Jane Lavinia sat down by her window, which looked west into a grove of firs. They grew thickly, close up to the house, and she could touch their wide, fan-like branches with her hand. Jane Lavinia loved those fir trees, with their whispers and sighs and beckonings, and she also loved her little shadowy, low-ceilinged room, despite its plainness, because it was gorgeous for her with visions and peopled with rainbow fancies.
The stained walls were covered with Jane Lavinia's pictures—most of them pen-and-ink sketches, with a few flights into water colour. Aunt Rebecca sniffed at them and deplored the driving of tacks into the plaster. Aunt Rebecca thought Jane Lavinia's artistic labours a flat waste of time, which would have been much better put into rugs and crochet tidies and afghans. All the other girls in Chestercote made rugs and tidies and afghans. Why must Jane Lavinia keep messing with ink and crayons and water colours?
Jane Lavinia only knew that she must—she could not help it. There was something in her that demanded expression thus.
When Mr. Stephens, who was a well-known artist and magazine illustrator, came to Chestercote because his wife's father, Nathan Whittaker, was ill, Jane Lavinia's heart had bounded with a shy hope. She indulged in some harmless manoeuvring which, with the aid of good-natured Mrs. Whittaker, was crowned with success. One day, when Mr. Whittaker was getting better, Mr. Stephens had asked her to show him some of her work. Jane Lavinia, wearing the despised sailor hat, had gone over to the Whittaker place with some of her best sketches. She came home again feeling as if all the world and herself were transfigured.
She looked out from the window of her little room with great dreamy brown eyes, seeing through the fir boughs the golden western sky beyond, serving as a canvas whereon her fancy painted glittering visions of her future. She would go to New York—and study—and work, oh, so hard—and go abroad—and work harder—and win success—and be great and admired and famous—if only Aunt Rebecca—ah! if only Aunt Rebecca! Jane Lavinia sighed. There was spring in the world and spring in Jane Lavinia's heart; but a chill came with the thought of Aunt Rebecca, who considered tidies and afghans nicer than her pictures.
"But I'm going, anyway," said Jane Lavinia decidedly. "If Aunt Rebecca won't give me the money, I'll find some other way. I'm not afraid of any amount of work. After what Mr. Stephens said, I believe I could work twenty hours out of the twenty-four. I'd be content to live on a crust and sleep in a garret—yes, and wear sailor hats with stiff bows and blue roses the year round."

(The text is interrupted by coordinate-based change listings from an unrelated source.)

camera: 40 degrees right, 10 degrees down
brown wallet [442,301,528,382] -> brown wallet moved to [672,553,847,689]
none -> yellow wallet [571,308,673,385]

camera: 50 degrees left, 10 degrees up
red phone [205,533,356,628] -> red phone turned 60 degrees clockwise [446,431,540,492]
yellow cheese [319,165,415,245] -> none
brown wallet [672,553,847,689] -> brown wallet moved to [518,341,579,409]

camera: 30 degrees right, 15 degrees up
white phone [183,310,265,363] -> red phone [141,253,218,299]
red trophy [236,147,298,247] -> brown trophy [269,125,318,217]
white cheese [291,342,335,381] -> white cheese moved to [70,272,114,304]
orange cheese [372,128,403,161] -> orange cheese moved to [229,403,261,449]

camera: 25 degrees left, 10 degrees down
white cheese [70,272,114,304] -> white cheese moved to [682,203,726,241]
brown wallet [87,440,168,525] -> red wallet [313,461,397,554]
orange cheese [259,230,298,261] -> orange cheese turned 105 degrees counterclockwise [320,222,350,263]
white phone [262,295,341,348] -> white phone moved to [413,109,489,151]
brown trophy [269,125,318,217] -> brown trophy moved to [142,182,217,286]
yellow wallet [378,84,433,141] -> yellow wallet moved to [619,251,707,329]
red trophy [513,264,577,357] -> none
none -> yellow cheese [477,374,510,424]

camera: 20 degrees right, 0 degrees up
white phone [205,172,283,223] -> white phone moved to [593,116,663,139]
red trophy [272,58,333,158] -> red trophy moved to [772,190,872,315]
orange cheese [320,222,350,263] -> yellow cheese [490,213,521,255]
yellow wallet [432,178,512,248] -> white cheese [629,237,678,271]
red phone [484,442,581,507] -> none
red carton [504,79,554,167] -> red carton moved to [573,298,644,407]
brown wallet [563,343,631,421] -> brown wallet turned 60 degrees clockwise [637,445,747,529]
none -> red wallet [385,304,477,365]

Jane Lavinia sighed in luxurious renunciation. Oh, it was good to be alive—to be a girl of seventeen, with wonderful ambitions and all the world before her! The years of the future sparkled and gleamed alluringly. Jane Lavinia, with her head on the window sill, looked out into the sunset splendour and dreamed.
Athwart her dreams, rending in twain their frail, rose-tinted fabric, came Aunt Rebecca's voice from the kitchen below, "Jane Lavinia! Jane Lavinia! Ain't you going for the cows tonight?"
Jane Lavinia started up guiltily; she had forgotten all about the cows. She slipped off her muslin dress and hurried into her print; but with all her haste it took time, and Aunt Rebecca was grimmer than ever when Jane Lavinia ran downstairs.
"It'll be dark before we get the cows milked. I s'pose you've been day-dreaming again up there. I do wish, Jane Lavinia, that you had more sense."